Роберт подошел к моему туалетному столику и достал оттуда еще одну ленту, которую передал мне, одарив поцелуем.

– Возьми еще и розовую, цвета этих двух бутонов, что я так люблю ласкать и целовать и которые расцветают под моими пальцами и губами буйным цветом, – сказал он, потянувшись к моим соскам, просвечивающимся через тонкий лен рубашки.

К моему удивлению, художник оказался… женщиной! – ясноглазой цветущей фламандкой с соломенными волосами, уложенными в сложную прическу из покрытых лаком и переплетенных лентами косичек, от которых у меня голова шла кругом, когда я пыталась разглядеть их хитросплетения, найти начало и конец каждой из них. Я была потрясена – ведь должен был приехать мужчина. Знаю, звучит глупо, но тогда я и не знала, что женщины тоже бывают художниками. Мне казалось, что человек этой профессии, берущий в руки кисть, в нашем обществе непременно должен иметь член в штанах.

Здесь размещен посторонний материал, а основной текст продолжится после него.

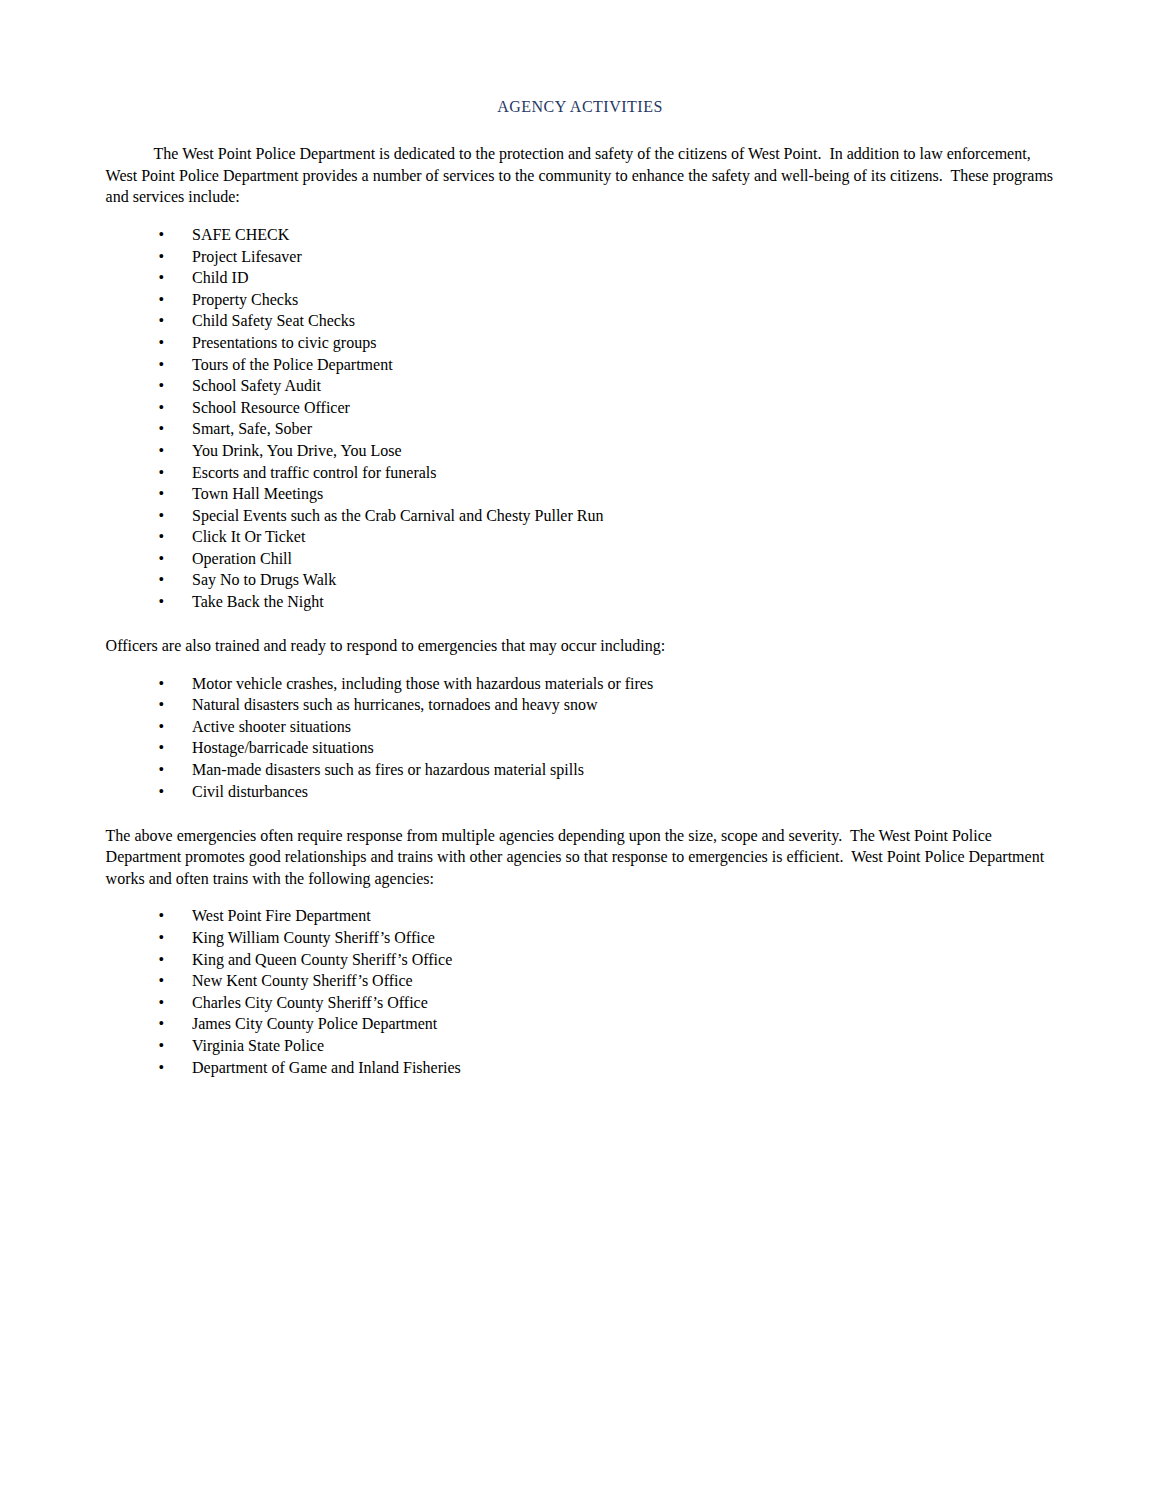AGENCY ACTIVITIES
The West Point Police Department is dedicated to the protection and safety of the citizens of West Point. In addition to law enforcement, West Point Police Department provides a number of services to the community to enhance the safety and well-being of its citizens. These programs and services include:
SAFE CHECK
Project Lifesaver
Child ID
Property Checks
Child Safety Seat Checks
Presentations to civic groups
Tours of the Police Department
School Safety Audit
School Resource Officer
Smart, Safe, Sober
You Drink, You Drive, You Lose
Escorts and traffic control for funerals
Town Hall Meetings
Special Events such as the Crab Carnival and Chesty Puller Run
Click It Or Ticket
Operation Chill
Say No to Drugs Walk
Take Back the Night
Officers are also trained and ready to respond to emergencies that may occur including:
Motor vehicle crashes, including those with hazardous materials or fires
Natural disasters such as hurricanes, tornadoes and heavy snow
Active shooter situations
Hostage/barricade situations
Man-made disasters such as fires or hazardous material spills
Civil disturbances
The above emergencies often require response from multiple agencies depending upon the size, scope and severity. The West Point Police Department promotes good relationships and trains with other agencies so that response to emergencies is efficient. West Point Police Department works and often trains with the following agencies:
West Point Fire Department
King William County Sheriff’s Office
King and Queen County Sheriff’s Office
New Kent County Sheriff’s Office
Charles City County Sheriff’s Office
James City County Police Department
Virginia State Police
Department of Game and Inland Fisheries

Слезы выступили у меня на глазах, когда Роберт стал распекать меня за невоспитанность, за то, что я «повела себя, словно необразованная крестьянка», знакомясь с нашей гостьей. Ее же он галантно взял под руку и попросил прощения за «столь очевидное отсутствие всяких манер» у своей жены, заверяя художницу, что «не все в этом доме – неотесанная деревенщина».

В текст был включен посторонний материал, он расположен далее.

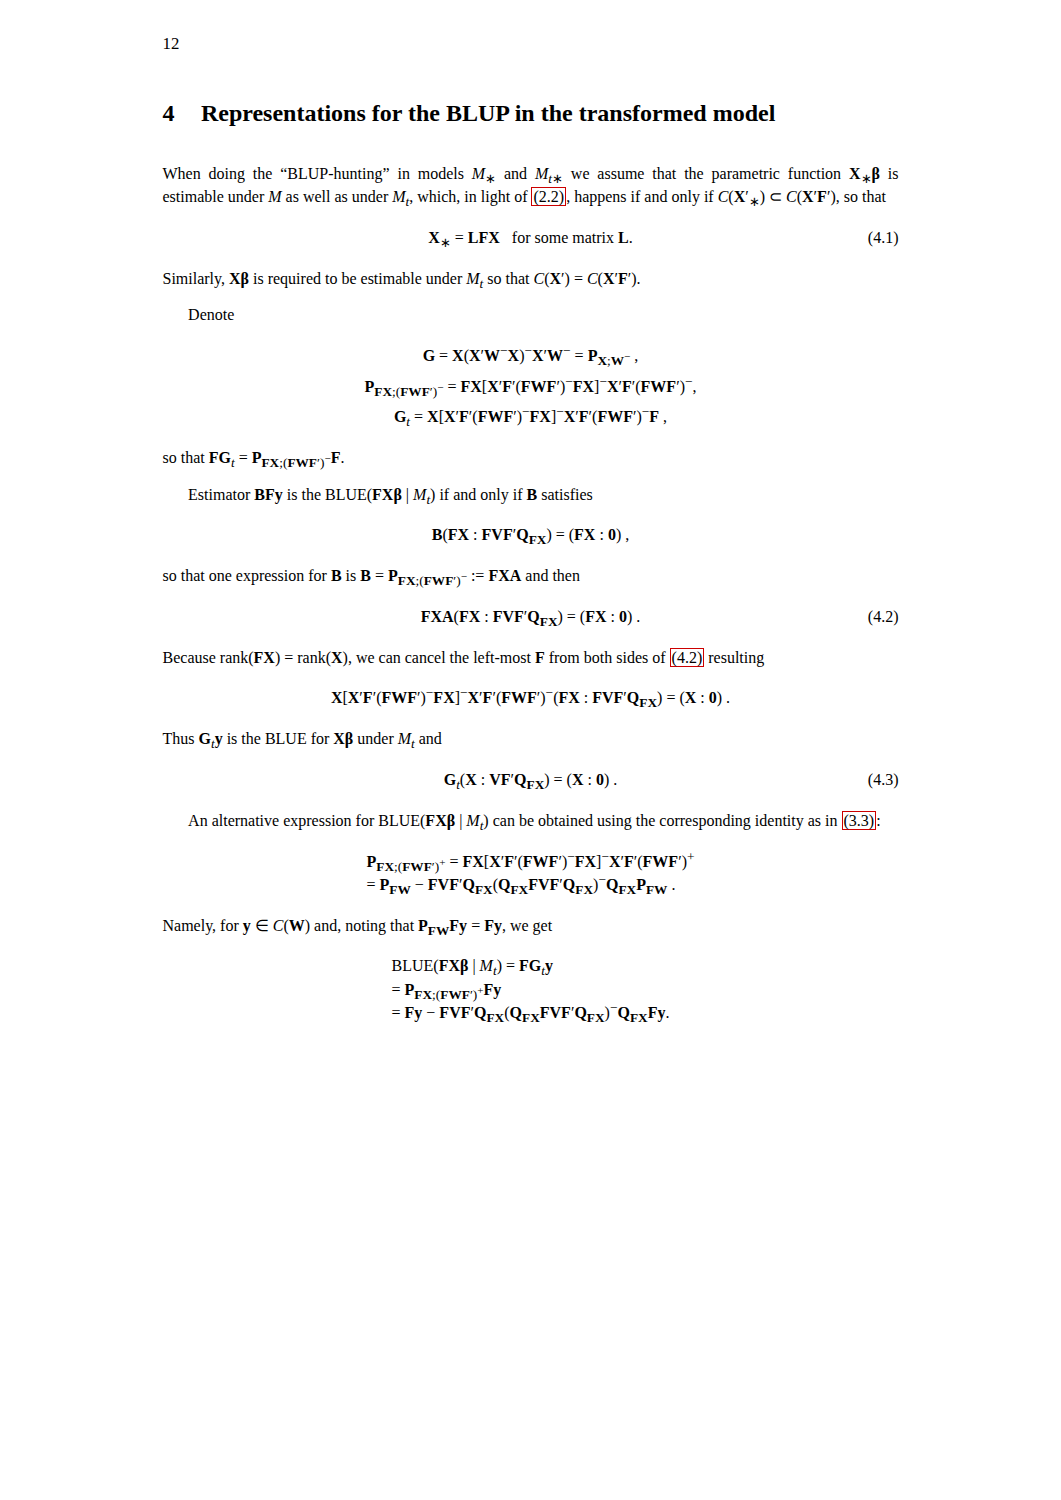12
4 Representations for the BLUP in the transformed model
When doing the “BLUP-hunting” in models M∗ and Mt∗ we assume that the parametric function X∗β is estimable under M as well as under Mt, which, in light of (2.2), happens if and only if C(X′∗) ⊂ C(X′F′), so that
X∗ = LFX for some matrix L. (4.1)
Similarly, Xβ is required to be estimable under Mt so that C(X′) = C(X′F′).
Denote
G = X(X′W−X)−X′W− = PX;W− ,
PFX;(FWF′)− = FX[X′F′(FWF′)−FX]−X′F′(FWF′)−,
Gt = X[X′F′(FWF′)−FX]−X′F′(FWF′)−F ,
so that FGt = PFX;(FWF′)−F.
Estimator BFy is the BLUE(FXβ | Mt) if and only if B satisfies
B(FX : FVF′QFX) = (FX : 0) ,
so that one expression for B is B = PFX;(FWF′)− := FXA and then
FXA(FX : FVF′QFX) = (FX : 0) . (4.2)
Because rank(FX) = rank(X), we can cancel the left-most F from both sides of (4.2) resulting
X[X′F′(FWF′)−FX]−X′F′(FWF′)−(FX : FVF′QFX) = (X : 0) .
Thus Gty is the BLUE for Xβ under Mt and
Gt(X : VF′QFX) = (X : 0) . (4.3)
An alternative expression for BLUE(FXβ | Mt) can be obtained using the corresponding identity as in (3.3):
PFX;(FWF′)+ = FX[X′F′(FWF′)−FX]−X′F′(FWF′)+ = PFW − FVF′QFX(QFXFVF′QFX)−QFXPFW .
Namely, for y ∈ C(W) and, noting that PFWFy = Fy, we get
BLUE(FXβ | Mt) = FGty = PFX;(FWF′)+Fy = Fy − FVF′QFX(QFXFVF′QFX)−QFXFy.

Но она добродушно рассмеялась. Очень мягко она протянула руку, взяла меня за подбородок и закрыла мне рот.

– Слишком хорошенький подбородок, чтобы так долго попирать им пол, будет жаль, если вы вдруг проглотите муху, уж лучше угоститесь конфетой, – сказала она по-английски с совершенно очаровательным акцентом.

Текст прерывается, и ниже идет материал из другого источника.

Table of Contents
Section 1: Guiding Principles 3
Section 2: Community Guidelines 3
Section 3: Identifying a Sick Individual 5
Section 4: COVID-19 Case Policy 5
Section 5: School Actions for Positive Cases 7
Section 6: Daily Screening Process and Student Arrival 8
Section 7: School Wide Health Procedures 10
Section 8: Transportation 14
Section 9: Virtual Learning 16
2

Затем она открыла маленькую коробочку со сластями, висевшую на плетеном шнурке на ее талии, и, словно я и вправду была маленьким ребенком, вложила мне в рот медовый засахаренный фрукт. Пока я наслаждалась его вкусом, женщина показала мне миниатюру на крышке этой коробочки, на которой она изобразила своего сына Тобиаса.

Ее звали Лавиния Теерлинк[14], она специализировалась на миниатюрных портретах, которые писала крошечными, тончайшими кисточками, каких я прежде не видела. На фоне ее изящных ручек, мастерски управлявшихся с красками, мои собственные казались неуклюжими и огромными, как медвежьи лапы. Она показала мне свои краски: дорогую, но очень красивую голубую, изготовленную из ляпис-лазури, которой она любила рисовать фон для всех своих портретов, «это – словно подпись, только без слов», пояснила она, богатую зеленую, сделанную из измельченного малахита, и красную, из толченых насекомых, живущих в земле. Из последней еще делают кошениль, румяна, которыми придворные дамы так любят разрисовывать свои щеки. Она также показала мне длинную нить с нанизанными кусочками малахита и ляпис-лазури, которую она всегда носила с собой, чтобы не остаться внезапно без запаса драгоценной голубой или изысканной зеленой краски. В любой момент она могла снять с нити камень, измельчить его и получить нужный ей цвет.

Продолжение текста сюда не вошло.